Die Antwort auf diese Frage liegt aus meiner Sicht ebenfalls in der Charakteristik des Sports. So heterogen wie dieser ist, so heterogen sind auch die Persönlichkeiten, die in diesem Führungsaufgaben verantworten. Und was «richtig» oder «falsch» ist bzw. war, bestimmt der (unberechenbare) Erfolg, der, wie bereits erwähnt, oft unabhängig von der tatsächlichen Leistung (auch des Trainers) ist.

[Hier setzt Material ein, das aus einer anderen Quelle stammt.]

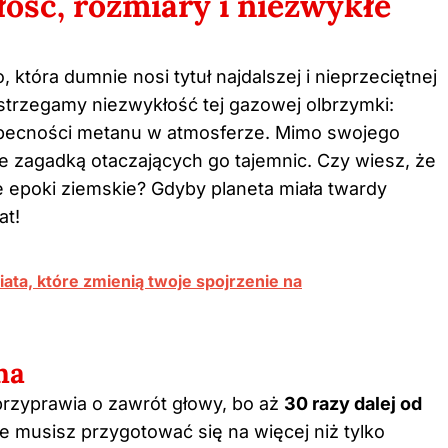
łość, rozmiary i niezwykłe
która dumnie nosi tytuł najdalszej i nieprzeciętnej
strzegamy niezwykłość tej gazowej olbrzymki:
ecności metanu w atmosferze. Mimo swojego
e zagadką otaczających go tajemnic. Czy wiesz, że
łe epoki ziemskie? Gdyby planeta miała twardy
at!
ata, które zmienią twoje spojrzenie na
na
przyprawia o zawrót głowy, bo aż
30 razy dalej od
że musisz przygotować się na więcej niż tylko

Und wer etwas genauer hinschaut, erkennt, dass nicht allein das Verhalten des Trainers bestimmt, wie ein Team geführt wird. Denn Leadership beginnt nicht erst auf dem Platz (wo die direkte Einflussnahme limitiert ist), sondern prägt das Verhältnis zwischen Trainer und Spielern bereits in der Vorbereitung, im täglichen Zusammensein während eines Turniers, aber auch in der Zeit, in denen der Nationaltrainer weniger Einfluss auf seine Spieler nehmen kann. Diese Beziehung ist bedeutender als das, was der Trainer an der Seitenlinie oder nach dem Spiel sagt und macht.
Und Führung ist nur möglich, wenn sie auch zugelassen wird. Lassen sich die Spieler von ihrem Trainer führen oder nehmen sie selbst Führungsverantwortung wahr? Ist der Captain der verlängerte Arm des Trainers oder ist er der eigentliche Leader? Oder führen sich die Spieler gar selbst, verfügen sie über Leadership, verfügen sie über Werte und Überzeugungen und leben diese mit ihrem eigenen Handeln vor?
Das müsste aus meiner Sicht das Ziel eines wirklichen Leaders bzw. eines Trainers im Sport sein – Persönlichkeitsentwicklung statt Führung.